## To-do item
Count the lines containing "EXIT" in the entries underneath, and state that count without anything else.

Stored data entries
══════════════════════════════

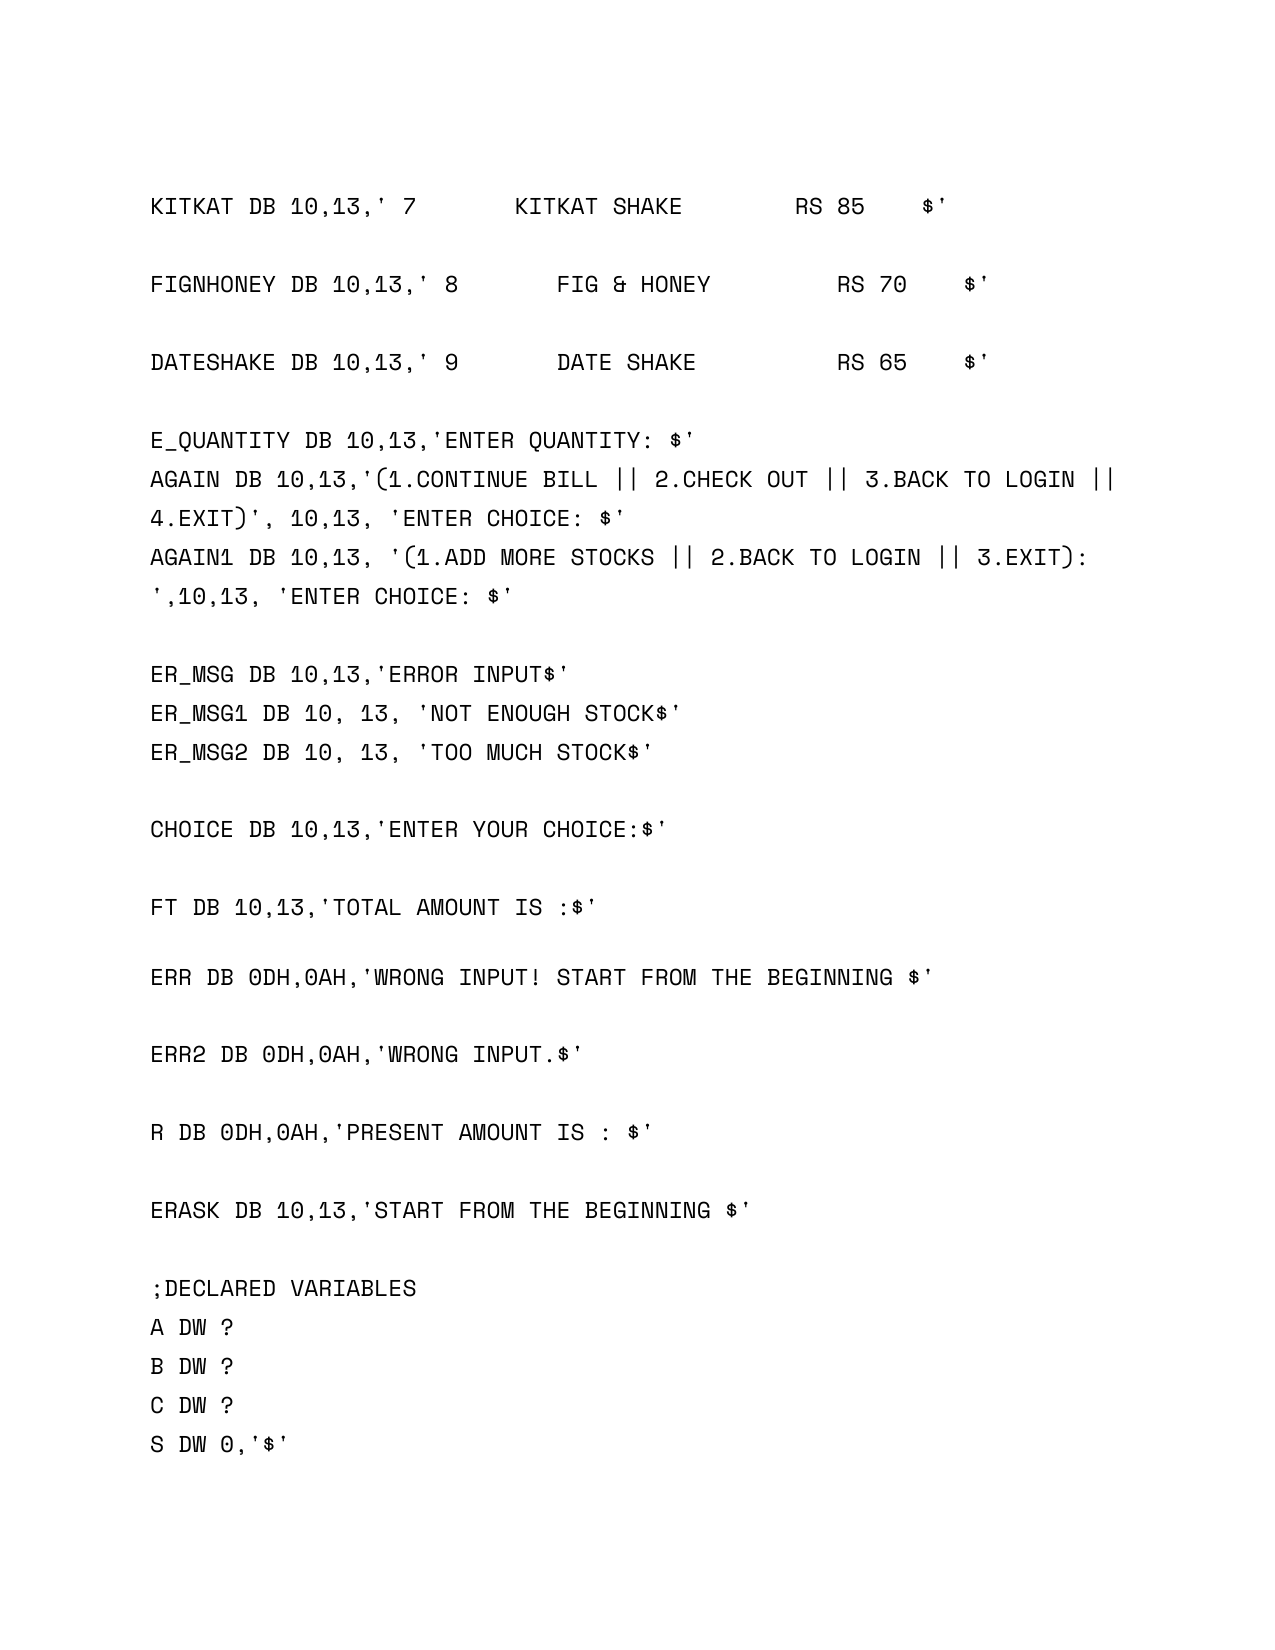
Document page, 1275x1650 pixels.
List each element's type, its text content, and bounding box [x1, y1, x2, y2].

text ER_MSG1 DB 10, 13, 'NOT ENOUGH STOCK$' [150, 695, 1125, 729]
text ERR2 DB 0DH,0AH,'WRONG INPUT.$' [150, 1037, 1125, 1071]
text FT DB 10,13,'TOTAL AMOUNT IS :$' [150, 890, 1125, 924]
text A DW ? [150, 1310, 1125, 1344]
text AGAIN DB 10,13,'(1.CONTINUE BILL || 2.CHECK OUT || 3.BACK TO LOGIN || 4.EXIT)', 10,13, 'ENTER CHOICE: $' [150, 462, 1125, 534]
text E_QUANTITY DB 10,13,'ENTER QUANTITY: $' [150, 423, 1125, 457]
text DATESHAKE DB 10,13,' 9 DATE SHAKE RS 65 $' [150, 345, 1125, 379]
text CHOICE DB 10,13,'ENTER YOUR CHOICE:$' [150, 812, 1125, 846]
text FIGNHONEY DB 10,13,' 8 FIG & HONEY RS 70 $' [150, 267, 1125, 301]
text ER_MSG DB 10,13,'ERROR INPUT$' [150, 656, 1125, 690]
text C DW ? [150, 1388, 1125, 1422]
text ERR DB 0DH,0AH,'WRONG INPUT! START FROM THE BEGINNING $' [150, 959, 1125, 993]
text ;DECLARED VARIABLES [150, 1271, 1125, 1305]
text ERASK DB 10,13,'START FROM THE BEGINNING $' [150, 1193, 1125, 1227]
text B DW ? [150, 1349, 1125, 1383]
text ER_MSG2 DB 10, 13, 'TOO MUCH STOCK$' [150, 734, 1125, 768]
text KITKAT DB 10,13,' 7 KITKAT SHAKE RS 85 $' [150, 189, 1125, 223]
text S DW 0,'$' [150, 1427, 1125, 1461]
text R DB 0DH,0AH,'PRESENT AMOUNT IS : $' [150, 1115, 1125, 1149]
text AGAIN1 DB 10,13, '(1.ADD MORE STOCKS || 2.BACK TO LOGIN || 3.EXIT): ',10,13, 'ENTER CHOICE: $' [150, 539, 1125, 612]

══════════════════════════════

## Output for this exercise
2